On Nov. 30, two laptops were stolen from the high-school quad.

The first computer disappearance occurred between 3:30 p.m. and 5:30 p.m.. Freshman Naomi Turnbull left her backpack with her computer inside by her locker while at soccer practice, only a few hundred yards away. Yet when she got home, her computer was no longer inside.
“When I got home it wasn’t there, and I freaked out,” Turnbull said.
As of Dec. 13 the computer has still not been found.
Sophomore Jack Christian’s laptop also disappeared in a 10-minute window of opportunity on Nov. 30. At the time Christian was working in the Octagon Cave but had left his laptop in Rm. 3, where adviser Patricia Fels was working.
Fels later went to the Cave, leaving the room and Christian’s laptop briefly unattended. When junior Sahej Claire’s parent arrived to bring dinner, the staff returned to Fels’s room, where Christian discovered the computer was missing.
When Christian went outside to look around, families and athletes were streaming into the fall sports banquet.
Christian then called Tom Wroten, director of technology, who tracked the laptop and said it had last been logged on near room 1, math teacher Patricia Jacobsen’s room.
Christian checked the area Wroten suggested, but the laptop was nowhere to be seen.

“I know I didn’t lose it,” Christian said. “I distinctly remember leaving it (in Fels’s room) and definitely never passed by Ms. Jacobsen’s room while we were working.”
But this isn’t the first time something like this happened. Last spring, three laptops went missing during a band performance.
Juniors Katia Dahmani and Annya Dahmani and Sydney Michel, ‘16, had their computer stolen from the music room during the concert on April 27.

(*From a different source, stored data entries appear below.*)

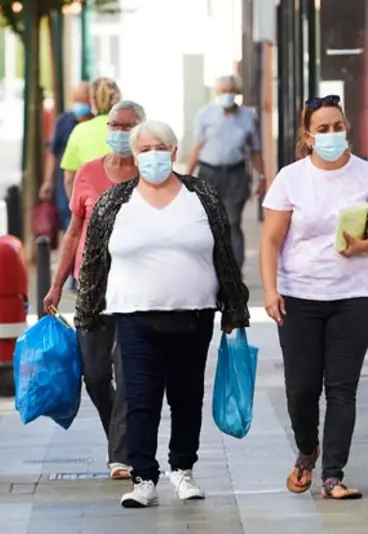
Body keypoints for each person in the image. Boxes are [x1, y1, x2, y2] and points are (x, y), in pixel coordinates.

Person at [75, 120, 249, 508]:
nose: (153, 155)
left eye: (160, 147)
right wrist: (86, 314)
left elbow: (224, 252)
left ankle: (183, 470)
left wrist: (235, 309)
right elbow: (92, 261)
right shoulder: (114, 202)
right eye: (145, 149)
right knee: (140, 399)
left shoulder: (201, 195)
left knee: (187, 398)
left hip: (194, 315)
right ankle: (143, 478)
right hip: (134, 319)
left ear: (174, 151)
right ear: (134, 157)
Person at [259, 95, 368, 501]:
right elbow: (271, 241)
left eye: (337, 126)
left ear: (347, 129)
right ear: (308, 137)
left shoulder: (367, 175)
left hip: (354, 296)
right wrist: (270, 290)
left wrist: (363, 246)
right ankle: (307, 449)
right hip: (300, 295)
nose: (331, 135)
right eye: (322, 129)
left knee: (342, 388)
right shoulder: (291, 178)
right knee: (302, 389)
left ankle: (333, 476)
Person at [42, 99, 147, 480]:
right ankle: (122, 436)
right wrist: (56, 285)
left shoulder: (150, 173)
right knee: (96, 373)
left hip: (137, 285)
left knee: (129, 368)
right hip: (91, 284)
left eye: (127, 126)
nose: (119, 132)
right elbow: (73, 232)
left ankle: (121, 453)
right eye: (114, 125)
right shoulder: (87, 173)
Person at [184, 75, 265, 270]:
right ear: (217, 93)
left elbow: (255, 150)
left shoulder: (247, 117)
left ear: (236, 92)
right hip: (209, 174)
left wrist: (262, 177)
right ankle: (212, 268)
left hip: (235, 175)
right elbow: (196, 148)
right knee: (209, 222)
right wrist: (186, 177)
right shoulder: (205, 114)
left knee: (232, 221)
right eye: (222, 91)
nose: (226, 95)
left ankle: (235, 271)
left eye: (230, 91)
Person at [40, 81, 92, 238]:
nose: (79, 105)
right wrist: (48, 181)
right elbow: (52, 152)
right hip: (65, 183)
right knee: (67, 222)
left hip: (87, 183)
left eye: (83, 100)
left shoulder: (96, 123)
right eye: (76, 100)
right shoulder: (63, 122)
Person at [59, 77, 121, 196]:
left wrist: (78, 209)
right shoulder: (134, 130)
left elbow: (69, 179)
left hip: (91, 207)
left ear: (92, 101)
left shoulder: (79, 131)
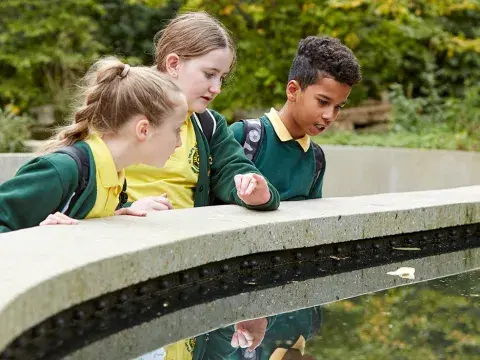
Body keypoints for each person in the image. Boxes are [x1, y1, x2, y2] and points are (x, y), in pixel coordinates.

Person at [0, 57, 188, 233]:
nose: (179, 142)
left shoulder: (113, 176)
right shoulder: (63, 171)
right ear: (144, 130)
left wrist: (123, 210)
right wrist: (37, 235)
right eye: (177, 129)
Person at [125, 11, 280, 213]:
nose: (217, 88)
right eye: (209, 74)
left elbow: (233, 169)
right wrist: (126, 209)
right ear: (173, 64)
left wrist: (258, 193)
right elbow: (85, 183)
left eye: (222, 78)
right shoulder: (119, 109)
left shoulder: (210, 125)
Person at [230, 36, 362, 200]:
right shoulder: (244, 136)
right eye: (322, 101)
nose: (329, 116)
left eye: (338, 107)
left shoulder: (316, 159)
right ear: (293, 91)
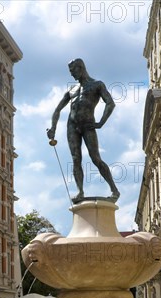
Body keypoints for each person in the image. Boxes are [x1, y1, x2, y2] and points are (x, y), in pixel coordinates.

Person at [47, 58, 120, 202]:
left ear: (81, 68)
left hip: (88, 125)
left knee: (95, 158)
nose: (72, 75)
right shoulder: (72, 90)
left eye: (73, 71)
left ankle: (114, 190)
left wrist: (100, 123)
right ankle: (80, 191)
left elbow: (110, 103)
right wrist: (53, 128)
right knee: (76, 159)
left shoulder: (96, 85)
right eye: (70, 72)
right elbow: (57, 110)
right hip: (72, 126)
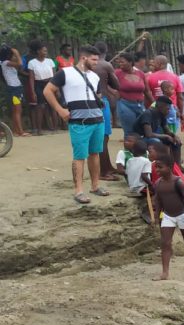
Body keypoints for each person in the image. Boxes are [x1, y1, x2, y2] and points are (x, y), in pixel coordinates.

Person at [43, 45, 109, 204]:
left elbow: (98, 96)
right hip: (79, 122)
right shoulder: (65, 73)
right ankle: (78, 190)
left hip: (97, 120)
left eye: (97, 60)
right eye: (93, 59)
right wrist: (60, 110)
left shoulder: (95, 76)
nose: (96, 63)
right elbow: (47, 91)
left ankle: (95, 186)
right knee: (80, 156)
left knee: (95, 153)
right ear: (83, 58)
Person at [152, 154, 184, 280]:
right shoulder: (158, 183)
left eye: (160, 167)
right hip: (168, 215)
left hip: (181, 215)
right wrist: (157, 216)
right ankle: (165, 273)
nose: (157, 170)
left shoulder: (178, 182)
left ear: (169, 167)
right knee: (165, 243)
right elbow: (158, 201)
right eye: (156, 167)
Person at [92, 42, 121, 180]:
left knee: (104, 136)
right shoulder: (105, 65)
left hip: (91, 103)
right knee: (103, 137)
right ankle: (104, 172)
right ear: (106, 50)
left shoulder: (86, 65)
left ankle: (107, 166)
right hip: (102, 101)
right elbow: (116, 85)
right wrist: (111, 73)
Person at [133, 96, 184, 169]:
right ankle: (164, 166)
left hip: (148, 137)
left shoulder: (162, 115)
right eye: (167, 109)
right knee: (157, 142)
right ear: (160, 107)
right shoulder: (148, 114)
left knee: (176, 142)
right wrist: (166, 136)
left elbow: (167, 130)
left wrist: (174, 136)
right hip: (140, 138)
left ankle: (177, 166)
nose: (169, 111)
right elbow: (149, 134)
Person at [116, 53, 149, 138]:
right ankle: (128, 151)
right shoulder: (117, 73)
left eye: (122, 62)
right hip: (125, 104)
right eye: (119, 62)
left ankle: (140, 150)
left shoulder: (141, 74)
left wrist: (154, 103)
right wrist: (114, 92)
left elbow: (147, 91)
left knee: (143, 130)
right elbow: (105, 83)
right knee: (129, 132)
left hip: (140, 105)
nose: (120, 64)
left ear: (130, 62)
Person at [27, 44, 56, 134]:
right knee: (40, 106)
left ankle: (55, 128)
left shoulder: (50, 61)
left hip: (50, 83)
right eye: (44, 51)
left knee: (53, 105)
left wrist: (57, 88)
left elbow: (55, 76)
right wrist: (33, 91)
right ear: (38, 51)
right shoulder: (32, 63)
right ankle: (39, 130)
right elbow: (31, 78)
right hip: (39, 84)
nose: (45, 53)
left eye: (46, 51)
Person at [1, 45, 28, 136]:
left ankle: (16, 130)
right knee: (17, 110)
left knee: (16, 110)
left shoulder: (8, 63)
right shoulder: (6, 63)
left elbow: (20, 67)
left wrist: (15, 56)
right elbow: (20, 64)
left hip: (16, 87)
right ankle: (20, 131)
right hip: (14, 88)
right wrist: (17, 53)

In this case, as well as in Christian’s, the laptops were the only items stolen, even though wallets and phones were in plain view in the music room.
“Fels’s purse was in the room, but only my laptop went missing,” Christian said.
The laptops have still not been found, and the question of raising security in the quad has come up again.
Even though the thefts seem unlikely, they could be avoided. “If you leave a $1,200 laptop unattended it might get stolen,” said Brooke Wells, head of high school.
On the subject of possible security cameras, Wells said they don’t really help to identify thieves or vandals.
“We had one in the garden four or five years ago, when the garden was being vandalized, but it really didn’t help much,” he said.
Wells said that students just need to be more careful with their computers.
“I walked around during elective (on Nov. 30) and collected eight laptops left in an empty quad,” Wells said. “I would’ve made $10,000 easily.”